Chen’s skills were honed from long experience. In the 1970s, he attended a vocational school, where he majored in photography and picture editing.

After working as a teacher at the school for three years, Chen joined the People’s Photo Studio. His assignment was to retouch photos taken at the studio so that the people in them looked better.

“Back then, there was no Photoshop or any other graphics software,” Chen says. “But just like people today use beauty-plus apps on their phones, people back then also wanted to look prettier than usual in pictures taken at photo studios. That was their purpose coming to a studio in the first place.”

Giving photos a manual retouching was a fine art. Customers wanted their portraits to be prettier but still look like themselves. Also, no traits of retouching were to be obvious.

“Photo editors need sketching skills and knowledge about the structure of the human body,” Chen explains. “That takes at least three years of experience Without those skills, customers might complain. Many are the times when a person has said, ‘You’ve made the portrait of me look like a drawing instead of a photo’.”

Chen still keeps his tool kit for manual picture editing, containing an illuminated board, a brush, an ink stick, a small box of watercolors and a pencil. The pencil is specially sharpened to make the lead much longer than usual.

“The pencil is for editing the plate so that the view won’t be blocked,” Chen says.

In the modern era of technology, Chen’s kit is mostly in retirement. Picture-editing software has been introduced into the industry, creating more possibilities.

“I was no longer young when I first tried to use a computer,” Chen says. “So my former students became my teachers. It was a long process and was, quite frankly, difficult for me.”

However, it was modern technology that helped a couple who came to him seeking repair of a badly marred wedding photo. The couple said the photo was taken at the People’s Photo Studio about 50 years ago. During the “cultural revolution” (1966-76), they had to cut the faces from images in the photo and then threw the picture away.

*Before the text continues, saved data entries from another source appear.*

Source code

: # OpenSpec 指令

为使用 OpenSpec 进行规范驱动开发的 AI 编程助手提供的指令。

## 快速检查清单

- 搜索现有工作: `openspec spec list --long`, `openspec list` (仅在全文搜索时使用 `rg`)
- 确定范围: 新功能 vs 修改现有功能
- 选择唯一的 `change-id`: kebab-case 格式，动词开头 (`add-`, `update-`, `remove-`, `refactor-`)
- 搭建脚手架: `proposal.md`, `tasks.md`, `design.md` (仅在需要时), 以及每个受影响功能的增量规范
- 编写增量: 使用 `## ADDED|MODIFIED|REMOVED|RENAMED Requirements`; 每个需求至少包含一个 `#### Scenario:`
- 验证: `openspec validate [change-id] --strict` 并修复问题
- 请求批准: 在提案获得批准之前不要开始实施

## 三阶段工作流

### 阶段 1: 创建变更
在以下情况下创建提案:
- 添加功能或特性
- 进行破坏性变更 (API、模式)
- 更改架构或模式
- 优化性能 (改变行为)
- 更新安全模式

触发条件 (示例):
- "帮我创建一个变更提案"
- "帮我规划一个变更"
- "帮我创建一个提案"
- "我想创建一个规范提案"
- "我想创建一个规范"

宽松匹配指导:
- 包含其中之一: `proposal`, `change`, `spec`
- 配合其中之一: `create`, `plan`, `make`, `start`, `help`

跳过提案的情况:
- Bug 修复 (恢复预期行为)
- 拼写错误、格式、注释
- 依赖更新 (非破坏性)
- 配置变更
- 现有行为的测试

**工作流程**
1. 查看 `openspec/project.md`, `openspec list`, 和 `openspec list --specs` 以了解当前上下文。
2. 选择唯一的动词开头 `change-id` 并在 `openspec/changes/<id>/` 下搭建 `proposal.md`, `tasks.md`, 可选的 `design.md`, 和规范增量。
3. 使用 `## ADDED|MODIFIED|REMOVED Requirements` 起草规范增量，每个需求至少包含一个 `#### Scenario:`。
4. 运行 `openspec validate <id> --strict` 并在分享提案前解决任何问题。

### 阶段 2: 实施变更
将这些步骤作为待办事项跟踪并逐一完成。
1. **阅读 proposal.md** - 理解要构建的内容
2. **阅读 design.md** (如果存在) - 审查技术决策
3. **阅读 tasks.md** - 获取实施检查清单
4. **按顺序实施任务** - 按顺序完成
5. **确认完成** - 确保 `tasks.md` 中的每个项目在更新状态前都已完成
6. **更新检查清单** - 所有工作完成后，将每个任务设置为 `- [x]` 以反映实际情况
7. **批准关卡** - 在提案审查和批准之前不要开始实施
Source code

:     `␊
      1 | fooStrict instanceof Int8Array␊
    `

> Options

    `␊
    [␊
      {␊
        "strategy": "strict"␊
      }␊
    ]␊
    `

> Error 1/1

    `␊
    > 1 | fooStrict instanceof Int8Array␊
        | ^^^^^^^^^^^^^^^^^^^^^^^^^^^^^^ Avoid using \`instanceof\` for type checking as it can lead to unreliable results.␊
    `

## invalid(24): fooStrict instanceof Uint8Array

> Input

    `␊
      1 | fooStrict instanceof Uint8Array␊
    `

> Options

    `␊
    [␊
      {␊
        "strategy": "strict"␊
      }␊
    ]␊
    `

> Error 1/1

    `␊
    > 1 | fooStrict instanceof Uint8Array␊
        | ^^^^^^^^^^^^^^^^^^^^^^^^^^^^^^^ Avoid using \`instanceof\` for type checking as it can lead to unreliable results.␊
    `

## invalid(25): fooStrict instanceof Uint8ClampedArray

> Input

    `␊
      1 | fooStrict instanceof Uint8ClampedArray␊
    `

Chen and his colleagues searched through hundreds of old pictures in the studio’s data bank and finally found some pictures that looked very similar to the original wedding photo.

“In the file photos, the lady identified the wedding dress and jewelry she had been wearing and the bouquet she had held,” Chen says. “The rest of the work was easy. We merged several pictures together and created a new picture for them. They were so overjoyed that they had us take a new ‘wedding’ photo in our studio.”

But not every job can be resolved with modern technology. Sometimes, Chen has to resort to the old methods to get results.

On example was the severely damaged photo presented by one customer. In it, two men were standing side by side in military uniforms. One of them was the customer. Chen says he could scan the picture, fix it and print it for him, but the man declined.

“He just wanted the original one because it had the signature of the other man, his comrade-in-arms who had died,” Chen says. “It was the only picture he had of him, so he didn’t want a reprinted version.”

So Chen took out his old kit and fixed the photo, stroke by stroke, with pencil and brush. In the end, it looked as good as new.

Chen has endless stories to tell about the old pictures that he tried to repair. The tales hark back to different eras and express personal joys and sorrows.

“You can’t imagine how many people have photos they want repaired,” Chen says. “In the end, I don’t have the time and energy to do them all. There are so few of us skilled at this sort of thing today.”

He recalls that his vocational school once ended the major in photo repair because the business was saturated with practitioners. But most of those old professionals are gone.

“The old technologies still have their place,” he says. “That’s why I hope young people will be drawn to those traditional photo-editing skills, which can still be useful even in an age of computer software.”